Four of the five are Risk metrics. Theta is not because the passage of time is certain – it entails no risk. Theta is akin to the accrual of interest on a bond.
Delta (Δ): The delta of an option is the rate of change in the value of the option with respect to change in the price of the underlying assets of the option. It is the first order sensitivity.
Rho (ρ): Rho of an option is the rate of change in the value of an option with respect to change in the level of interest rates.
Theta (θ): The theta of an option is the rate of change in the value of the option with respect to passage of time, with all else remaining the same. It is also called the “time decay” of the option.
Vega (ν): The Vega of an option is the rate of change in the value of the option with respect to volatility of the underlying assets of the option.
Gamma (Г): The gamma of an option is the rate of change of the option’s delta with respect to the change in the price of the underlying assets of the option.
Basel III impact on Market Risk: IRC & CRM
Basel III introduced Incremental Risk Charge and Comprehensive Risk Measure on the Trading Book of the Bank.
Incremental Risk Charge (IRC) is a regulatory capital charge for default and migration risk arising from positions in the Trading Book of the Bank. Covers corporate bonds, CDS, equity, correlation products but Not securitizations. The IRC is an estimate of default and migration risk of unsecuritized credit products in the trading book. The IRC model also captures recovery risk and assumes that average recoveries are lower when default rates are higher.
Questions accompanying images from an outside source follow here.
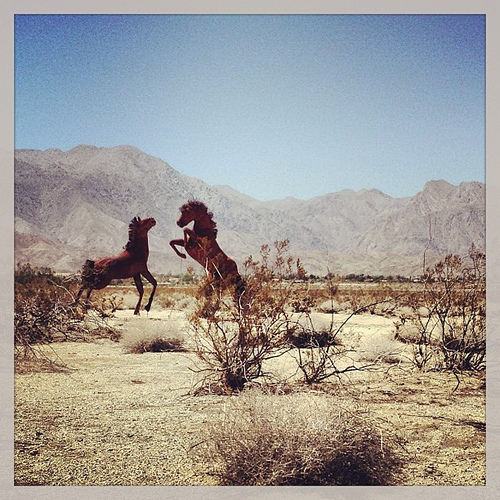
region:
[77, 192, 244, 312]
two horses are playing.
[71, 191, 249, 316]
the horses are brown.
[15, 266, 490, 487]
the ground is brown.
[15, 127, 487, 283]
mountains in the background.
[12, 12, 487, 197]
the sky is blue.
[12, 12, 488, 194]
the sky is clear.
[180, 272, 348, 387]
the bushes are dead.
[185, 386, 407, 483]
the weeds are brown.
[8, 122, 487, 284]
the mountains are brown.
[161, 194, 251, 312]
horse standing on hind legs.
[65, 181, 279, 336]
two horses in the dirt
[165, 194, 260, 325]
horse standing on its hind legs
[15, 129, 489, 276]
mountains in the distance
The IRC is calculated at 1 year VAR at 99.9% confidence level . A constant level of risk assumption is imposed and ensures that all positions in the IRC portfolio are evaluated over the full one-year time horizon.
The Comprehensive Risk Measure (CRM) is an estimate of risk in the correlation trading portfolio, taking into account credit spread, correlation, basis, recovery and default risks. The CRM is calculated at a 1year VAR at 99.9% confidence level, applying the constant level of risk assumption. All positions in the CRM portfolio are given a liquidity horizon of 6 months. Comprehensive Risk Measure (CRM) includes specific risk and default and migration risk but also other price risks where relevant such as cumulative risk arising from multiple defaults , credit spread risk, volatility of implied correlations, basis risk, recovery rate volatility, and the risk of hedge slippage and the potential costs of rebalancing such hedges.
CVA
Previously, valuation of counterparty credit risk has largely been ignored due to relatively smaller size of the derivative exposures and the high credit rating of the counterparties which were generally AAA or AA rated financial institutions.
As the size of the derivative exposure increases and the credit quality of the counterparties deteriorated over the time, the valuation of counterparty credit risk can no longer be assumed to be negligible and must be appropriately priced and charged for. Credit Valuation Adjustment or CVA is the process through which counterparty credit risk is valued, priced and hedged.
How is it calculated?
The methodology to calculate both Asset CVA & Liability CVA is similar. In the formula below, we do not differentiate between asset/liability CVA.CVA is the expected value of credit losses over the lifetime of the trade. i.e.
CVA at each time bucket = PV (EAD * (1 – Recovery Rate) * Probability of Default) where
EAD = Exposure at Default at each time bucket. This is predicted by EPE/ENE profiles where
EPE/ENE = Expected Positive and Negative Exposures of the portfolio. These are generated using the market implied volatilities of market risk factors.
Probability of Default = Derived through market CDS spreads
Bilateral CVA is the sum of asset and liability CVA at each tenor bucket over the life of the trade.